I have a friend that and 1/2 coyote 1/2 german shepard.  It was way cool.  Would retrieve dove.


----------



## 4wheeling4life

how long has it been since a wild animal has been domesticated like 500 yrs or so? so you better get started asap.


----------



## tommy jacobs

I raised 5 this year, Raised them up off the ground when my 308 hit there chest !


----------



## Bkeepr

I found some photos of my dad's coy-dog Spooky and scanned them into the computer!


----------



## GAJoe

Here's one from a tiny pup
http://www.dailycoyote.net/


----------



## BowanaLee

My grand dad had fox hounds. My dad raised a gray fox.

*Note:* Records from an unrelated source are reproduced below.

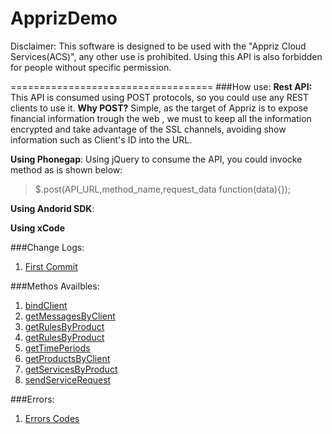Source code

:ApprizDemo
===================================
Disclaimer:
This software is designed to be used with the "Appriz Cloud Services(ACS)", any other use is prohibited. Using this API is also forbidden for people without specific permission.

===================================
###How use:
**Rest API:** This API is consumed using POST protocols, so you could use any REST clients to use it. **Why POST?** Simple, as the target of Appriz is to expose financial  information trough  the web , we must to keep all the information encrypted and take advantage  of the SSL channels, avoiding show information such as Client's ID into the URL.

**Using Phonegap**: Using jQuery to consume the API,  you could invocke method as is shown below:
> $.post(API_URL,method_name,request_data function(data){});

**Using Andorid SDK**:

**Using xCode**

###Change Logs:
  1. [First Commit](changelogs/2014-07.18.md)

###Methos Availbles:
  1. [bindClient](doc/bindClient.md)
  2. [getMessagesByClient](doc/getMessagesByClient.md)
  3. [getRulesByProduct](doc/getRulesByProduct.md)
  4. [getRulesByProduct](doc/getRulesByProduct.md)
  5. [getTimePeriods](doc/getTimePeriods.md)
  6. [getProductsByClient](doc/getProductsByClient.md)
  7. [getServicesByProduct](doc/getServicesByProduct.md)
  8. [sendServiceRequest](doc/sendServiceRequest.md)

###Errors:
  1. [Errors Codes](doc/error_codes.md)


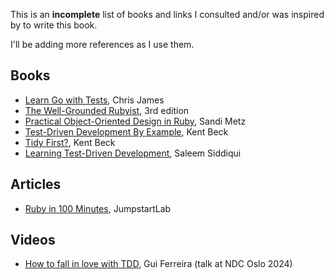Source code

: This is an **incomplete** list of books and links I consulted and/or was inspired by to write this book.

I'll be adding more references as I use them.

## Books

- [Learn Go with Tests](https://quii.gitbook.io/learn-go-with-tests), Chris James
- [The Well-Grounded Rubyist](https://www.manning.com/books/the-well-grounded-rubyist-third-edition), 3rd edition
- [Practical Object-Oriented Design in Ruby](https://www.poodr.com), Sandi Metz
- [Test-Driven Development By Example](https://www.oreilly.com/library/view/test-driven-development/0321146530/), Kent Beck
- [Tidy First?](https://www.oreilly.com/library/view/tidy-first/9781098151232/), Kent Beck
- [Learning Test-Driven Development](https://learning.oreilly.com/library/view/learning-test-driven-development/9781098106461/), Saleem Siddiqui


## Articles

- [Ruby in 100 Minutes](https://web.archive.org/web/20240115073552/http://tutorials.jumpstartlab.com/projects/ruby_in_100_minutes.html), JumpstartLab

## Videos

- [How to fall in love with TDD](https://www.youtube.com/watch?v=vXnTMjMe5Eg), Gui Ferreira (talk at NDC Oslo 2024)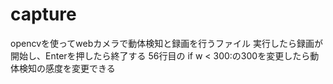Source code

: # capture
opencvを使ってwebカメラで動体検知と録画を行うファイル
実行したら録画が開始し、Enterを押したら終了する
56行目の if w < 300:の300を変更したら動体検知の感度を変更できる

Said it wasn't much different than any other pet except its urine smelled REAL strong.  
The dogs didn't like it much though.    ...Aint sure about yotes ?


----------



## slip

027181 said:


> it cant be but so different from people who have wolfs, my grandma has some indian neighbors that have a wolf, he's crazy and has to be fed a rabbit once or twice a week i believe, no dog food


i believe that would be a dead wolf in no time


Bkeepr said:


> I found some photos of my dad's coy-dog Spooky and scanned them into the computer!



pretty pup.


----------



## LaRue

kotchman said:


> I've actually heard of a guy who tamed two hyenas down and kept them in his house like lap dogs. I don't know how to post videos so search "pet hyenas" sometime. Probably the same concept, as for a name Mr. Tiggles sounds like a good coyote name



Dude...out in Africa they've been training hyenas for years.  Those things get huge and vicious looking.


----------



## Bkeepr

On some episode of Monsterquest on the History channel they concluded that the French Beast of Gevaldon (don't know the correct spelling) which legend says was a werewolf that killed over a hundred people was actually some guy's pet hyena that he trained to attack.


----------



## CASE-XX

I think you would have to catch a pup or two let them breed. what im trying to say is generation breakdown. Then you would be able to keep ones as a pet.


----------



## HillbillyJim

I've found that once you get them stuffed and mounted they make really good pets.  Don't need to feed them at all and they never have to go outside.  Easy to pet without fear of getting bit too.


----------



## LYNN

*While in Russia I dealt with a Russian wolf*

which was supposedly domesticated by a Russian Pilot    (Victor). Well he did not seem so domesticated. Probably taught to hate American. Took about a week before he was able to get a fang into me, but luckily it was my Size 12 boot. We both shook it violently. Until Victor save me (or him)
He also immediately took dominion over any game I was able to shoot near him. It took half a clip out and AK 47 at 6 feet and a big rope to get him off a Cariboo I killed. Made camping interesting anyway.


----------